Postérité de Franges d’autel

 

      Franges d’autel, insolite et unique en son genre dans l’édition canadienne-française, n’a aucun équivalent avant les années 1930. A une époque où l’importation française domine le marché francophone et où les éditeurs de littérature peinent à se professionnaliser, la production de ce type de livres reste en effet exceptionnelle. L’édition poétique illustrée se développe à partir des années 1910 chez le libraire-éditeur Cornélius Déom, avec les recueils d’Albert Ferland, Guy Delahaye et Emile Venne. Il faut attendre cependant les années 1930 pour voir apparaître, avec la collection Les Poèmes publiée aux Editions Albert Lévesque, une production illustrée concertée, témoignant d’une véritable recherche plastique.
      Malgré la publication dans la presse de comptes-rendus élogieux lors de sa parution en 1900, Franges d’autel tombe rapidement dans l’oubli. L’ouvrage joue pourtant un rôle majeur à plusieurs niveaux. Dans l’histoire des anthologies québécoises, il constitue le premier choix de poésies religieuses du Québec [20]. Dans l’histoire du livre illustré, l’abondance et l’originalité du dispositif illustratif en font une réalisation exceptionnelle. S’il reste difficile de circonscrire les modèles sur lesquels reposent le travail de Dantin et Lagacé, la réalisation de Franges d’autel s’inscrit visiblement, tout comme La Chasse-galerie d’Honoré Beaugrand (1900) ou La Légende d’un peuple de Louis Fréchette (1908), dans la lignée des courants bibliophiles européens. Le beau livre ou livre de bibliophile est le fruit de la collaboration d’un auteur et d’un artiste, généralement un peintre, autour d’un texte littéraire de qualité. Sa valeur repose sur sa qualité matérielle, car il associe des illustrations originales reproduites selon un procédé artisanal à un format imposant, un papier de grande qualité, une typographie soignée et une reliure recherchée. Dans le même temps, sa valeur marchande est souvent augmentée artificiellement par la limitation du tirage. Franges d’autel ne correspond pas à cette définition.
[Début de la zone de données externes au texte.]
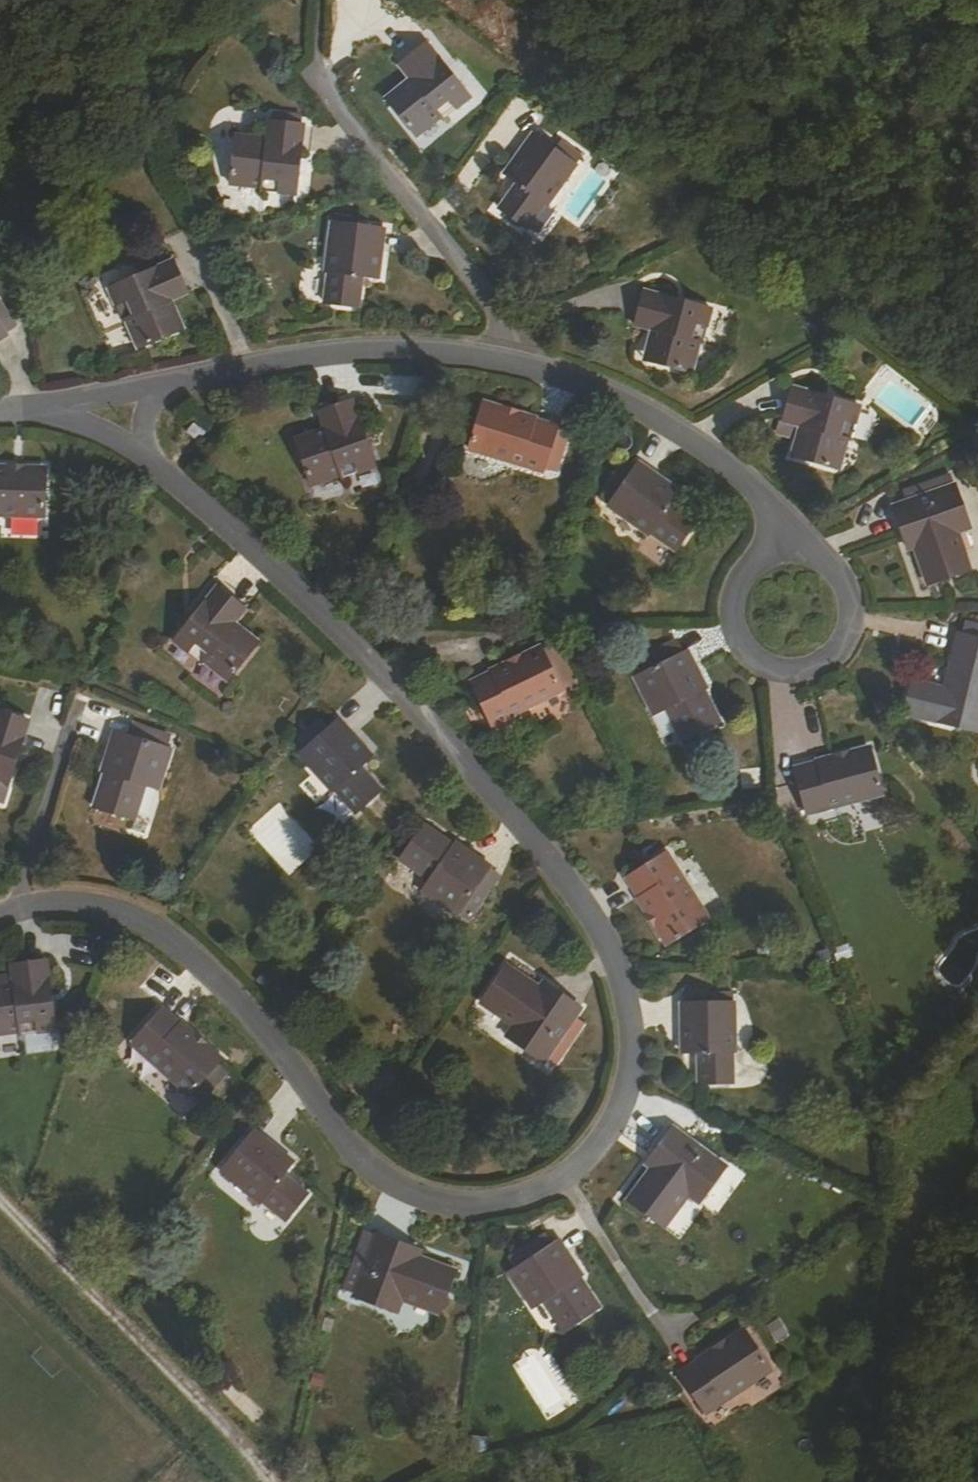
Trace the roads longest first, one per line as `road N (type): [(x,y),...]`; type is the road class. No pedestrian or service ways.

Malgré la luxuriance de l’illustration et les recherches typographiques, l’ouvrage est réalisé à l’économie et la limitation du tirage, loin d’être artificielle, en est une conséquence directe. Les dessins de Lagacé sont de plus reproduits par un procédé photomécanique. Si sa valeur matérielle empêche de le considérer comme tel, l’opulence et le raffinement du dispositif illustratif de Franges d’autel révèlent une tentation pour le livre de luxe. En dépit de la modestie des moyens à leur disposition, Dantin et Lagacé expriment avec Franges d’autel, fruit d’une longue réflexion et d’une méticuleuse préparation, un idéal de préservation de l’art du livre.

 

>sommaire
retour<

[19] Lagacé développe par la suite une fructueuse carrière d’enseignant. D’abord titulaire de la première chaire canadienne d’histoire de l’art de l’Université Laval de 1904 à 1944, il officie en parallèle comme professeur à l’Ecole de la Société Saint-Jean-Baptiste de 1911 à 1925 et aux Beaux-arts de Montréal de 1925 à 1935. Il dispense aussi des cours de dessin à l’Ecole du Conseil des arts et manufactures de Montréal en 1912 et devient le premier inspecteur de l’enseignement du dessin pour la Commission des écoles catholiques de Montréal de 1928 à 1942. Au cours de sa carrière, il illustrera une vingtaine de romans et de recueils de contes. D. Karel, Dictionnaire des artistes de langue française en Amérique du Nord, Québec, Musée du Québec/Presses de l’Université Laval, 1992, pp. 450-451.
[20] P. Wyczynski, « Franges d’autel », Op. Cit., p. 521.